Important Details About the Vote:

First, the vote had to be unanimous in order to pass. All Ten FBS presidents (Pac-12, Mountain West, SEC, Big Ten, Conference USA, ACC, AAC, Big 12, MAC, and Sun Belt) and Notre Dame president, Rev. John Jenkins all voted in favor of the model change.

Much of this was influenced by the last two Pac-12 schools remaining. Neither Washington nor Oregon State are eligible to receive and automatic bid for the playoff for the next two years.
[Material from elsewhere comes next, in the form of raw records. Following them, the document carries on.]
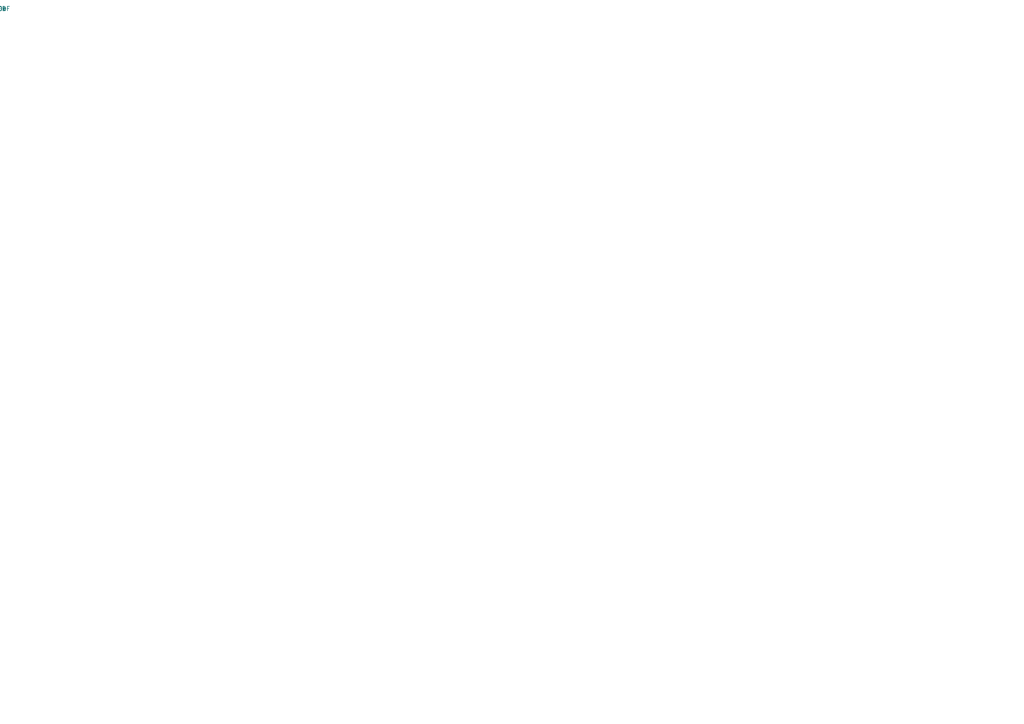
<source format=kicad_sch>
(kicad_sch (version 20250114) (generator "rust_kicad_schematic_writer") (generator_version "0.1.0") (uuid "e89e43ea-046a-4c80-b602-6f4080476bcf") (paper "A4") (lib_symbols) (symbol (lib_id "Device:R") (at 0.0 0.0 0.0) (unit 1) (exclude_from_sim no) (in_bom yes) (on_board yes) (dnp no) (fields_autoplaced yes) (uuid "c83a8b1e-071a-4651-917f-e86a78df9582") (property "Reference" "R1" (at 0.0 -2.54 0) (effects (font (size 1.27 1.27)))) (property "Value" "10k" (at 0.0 2.54 0) (effects (font (size 1.27 1.27)))) (instances (project "circuit_synth_project" (path "/" (reference "R1") (unit 1))))) (symbol (lib_id "Device:C") (at 0.0 0.0 0.0) (unit 1) (exclude_from_sim no) (in_bom yes) (on_board yes) (dnp no) (fields_autoplaced yes) (uuid "c0f40336-8726-4939-9e5c-90f6bb651c27") (property "Reference" "C1" (at 0.0 -2.54 0) (effects (font (size 1.27 1.27)))) (property "Value" "100nF" (at 0.0 2.54 0) (effects (font (size 1.27 1.27)))) (instances (project "circuit_synth_project" (path "/" (reference "C1") (unit 1))))) (symbol (lib_id "Device:LED") (at 0.0 0.0 0.0) (unit 1) (exclude_from_sim no) (in_bom yes) (on_board yes) (dnp no) (fields_autoplaced yes) (uuid "f8c76c3d-a0d7-4389-a833-2f81806c847a") (property "Reference" "D1" (at 0.0 -2.54 0) (effects (font (size 1.27 1.27)))) (property "Value" "RED" (at 0.0 2.54 0) (effects (font (size 1.27 1.27)))) (instances (project "circuit_synth_project" (path "/" (reference "D1") (unit 1))))) (sheet_instances (path "/" (page "1"))) (embedded_fonts no))
</source>
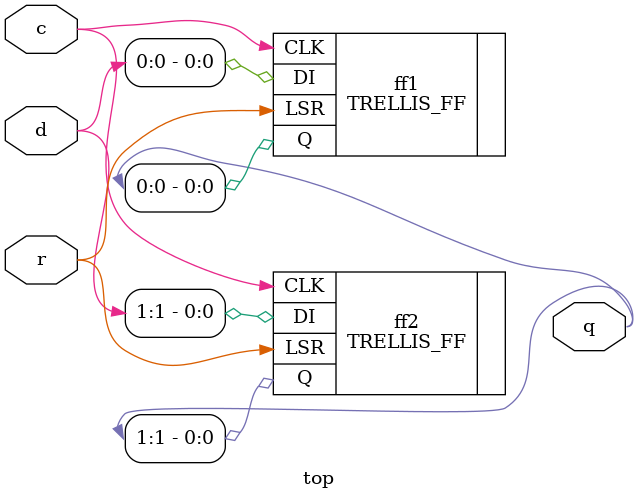
<source format=v>
module top(input c, r, input [1:0] d, output reg [1:0] q);
TRELLIS_FF #(.REGSET("SET")) ff1(.CLK(c), .LSR(r), .DI(d[0]), .Q(q[0]));
TRELLIS_FF #(.REGSET("SET")) ff2(.CLK(c), .LSR(r), .DI(d[1]), .Q(q[1]));
endmodule

</source>
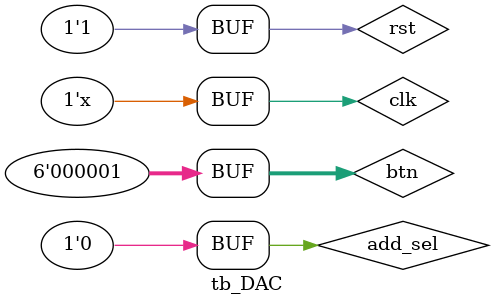
<source format=v>
`timescale 1us / 1ns
module tb_DAC();

//module DAC(clk, rst, btn, add_sel, dac_csn, dac_ldacn, dac_wrn, dac_a_b, dac_d, led_out);

reg clk, rst;
reg [5:0] btn;
reg add_sel;

wire dac_csn, dac_ldacn, dac_wrn, dac_a_b;
wire [7:0] dac_d;
wire [7:0] led_out;

DAC D1(clk, rst, btn, add_sel, dac_csn, dac_ldacn, dac_wrn, dac_a_b, dac_d, led_out);

initial begin
    clk <= 0;
    rst <= 0;
    add_sel <= 0;
    btn <= 0;
    #10 rst <= 1;
    #10 rst <= 0;
    #10 rst <= 1;
    #1e+6 btn <= 6'b010000; // +1
    //#10 btn <= 0;
    
    #1e+6 btn <= 6'b000001;  //+8
    //#10 btn <= 0;
    
    end
    
    always begin
    #0.5 clk <= ~clk;
    end
    endmodule
</source>
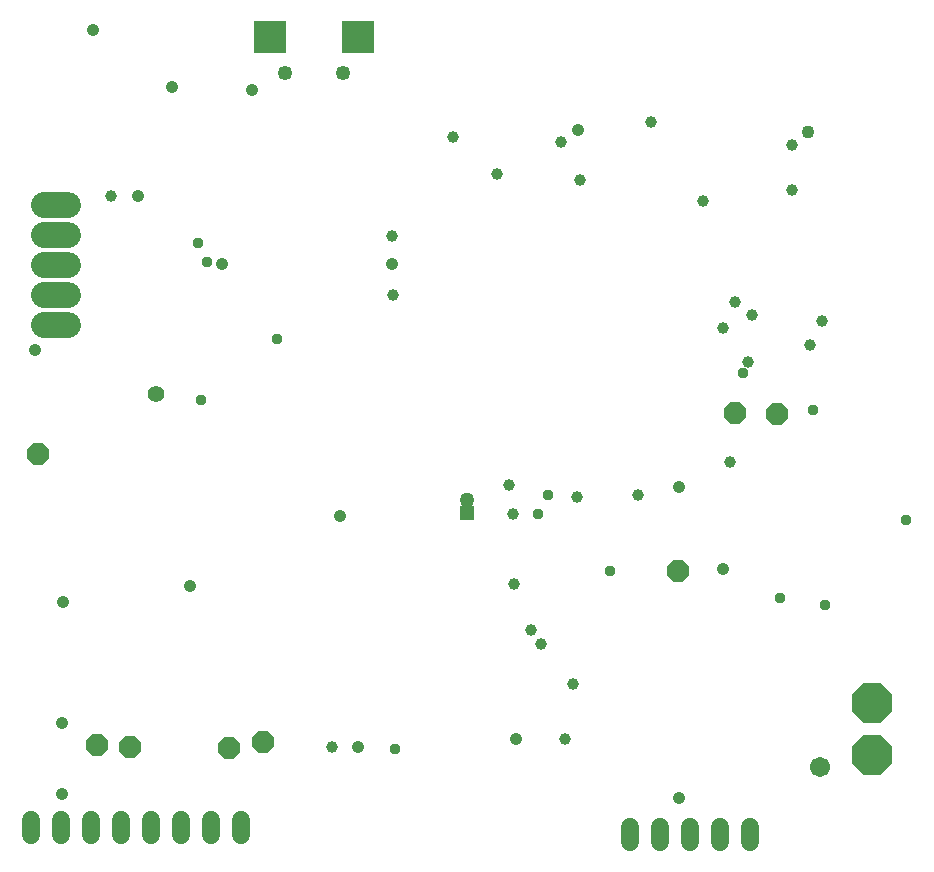
<source format=gbr>
G04 EAGLE Gerber RS-274X export*
G75*
%MOMM*%
%FSLAX34Y34*%
%LPD*%
%INSoldermask Bottom*%
%IPPOS*%
%AMOC8*
5,1,8,0,0,1.08239X$1,22.5*%
G01*
%ADD10P,3.656530X8X22.500000*%
%ADD11C,1.524000*%
%ADD12R,2.743200X2.743200*%
%ADD13C,1.253200*%
%ADD14R,1.261200X1.261200*%
%ADD15C,1.261200*%
%ADD16C,2.184400*%
%ADD17P,1.951982X8X22.500000*%
%ADD18C,0.959600*%
%ADD19C,0.983200*%
%ADD20C,1.389600*%
%ADD21C,1.059600*%
%ADD22C,1.703200*%
%ADD23C,1.089600*%


D10*
X745126Y411275D03*
X744782Y366978D03*
D11*
X641086Y306304D02*
X641086Y293096D01*
X615686Y293096D02*
X615686Y306304D01*
X590286Y306304D02*
X590286Y293096D01*
X564886Y293096D02*
X564886Y306304D01*
X539486Y306304D02*
X539486Y293096D01*
D12*
X309465Y975001D03*
X234965Y975001D03*
D13*
X296465Y944701D03*
X247965Y944701D03*
D14*
X401577Y571650D03*
D15*
X401577Y582650D03*
D11*
X32900Y312004D02*
X32900Y298796D01*
X58300Y298796D02*
X58300Y312004D01*
X83700Y312004D02*
X83700Y298796D01*
X109100Y298796D02*
X109100Y312004D01*
X134500Y312004D02*
X134500Y298796D01*
X159900Y298796D02*
X159900Y312004D01*
X185300Y312004D02*
X185300Y298796D01*
X210700Y298796D02*
X210700Y312004D01*
D16*
X63758Y730956D02*
X43946Y730956D01*
X43946Y756356D02*
X63758Y756356D01*
X63758Y781756D02*
X43946Y781756D01*
X43946Y807156D02*
X63758Y807156D01*
X63758Y832556D02*
X43946Y832556D01*
D17*
X38900Y621900D03*
X580828Y523029D03*
X229537Y378147D03*
X88900Y375500D03*
X200315Y372773D03*
X116713Y373913D03*
X664040Y655686D03*
X628931Y656322D03*
D18*
X470302Y587246D03*
D19*
X441503Y511861D03*
D18*
X462274Y570628D03*
D19*
X441173Y570763D03*
X287376Y373939D03*
X485115Y380162D03*
D20*
X138862Y672668D03*
D18*
X173812Y800049D03*
X176301Y667799D03*
D19*
X338561Y806286D03*
X427634Y858749D03*
X497738Y853516D03*
X601447Y836041D03*
X618896Y728853D03*
X495351Y585673D03*
X339471Y756056D03*
X437011Y595349D03*
X546303Y586892D03*
X624611Y614680D03*
X455676Y472669D03*
X628806Y750116D03*
X464414Y461010D03*
X642723Y739091D03*
D18*
X704748Y494254D03*
D19*
X639445Y699999D03*
D18*
X666620Y499504D03*
X635893Y690693D03*
D19*
X390000Y890000D03*
X481101Y886358D03*
X558013Y903300D03*
X677266Y883310D03*
X677088Y844931D03*
X692551Y714465D03*
D18*
X522724Y522935D03*
X695164Y659428D03*
X341177Y371916D03*
X773735Y565607D03*
X181864Y784200D03*
X241109Y718891D03*
D21*
X84988Y980999D03*
X152019Y932307D03*
X219710Y929589D03*
X194513Y783057D03*
X338353Y782574D03*
X123038Y840435D03*
X167386Y509880D03*
X59868Y496316D03*
X59157Y394335D03*
X58826Y334137D03*
X309506Y373974D03*
X443597Y380730D03*
D22*
X700481Y356870D03*
D21*
X581279Y330600D03*
X294183Y569697D03*
X36322Y709574D03*
X495859Y896188D03*
D23*
X690372Y894588D03*
D19*
X702285Y734746D03*
D21*
X618592Y524637D03*
X581355Y593852D03*
D19*
X491312Y427279D03*
X100000Y840000D03*
M02*

</source>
Without an automatic bid, having a sizeable at-large pool is more advantageous for both schools.

"For our two schools in the Pac-12 as it's currently configured, there is no question that five-seven, with seven at-larges, is better than six at-larges," Kirk Schulz told ESPN. "... There's no question our football coaches are going to want to compete for one of those seven slots, and seven is going to be better than six."

Originally, a 6+6 model was proposed. The Pac-1 lost Oregon, Washington, Stanford, USC, and UCLA to the Big Ten. California and Stanford are flying around. Utah, Arizona, Arizona State, and Colorado left for the Big 12.

The Cougars and Beavers are technically not Power Five schools. They've formed an agreement with the Mountain West to play more games over the next two schools.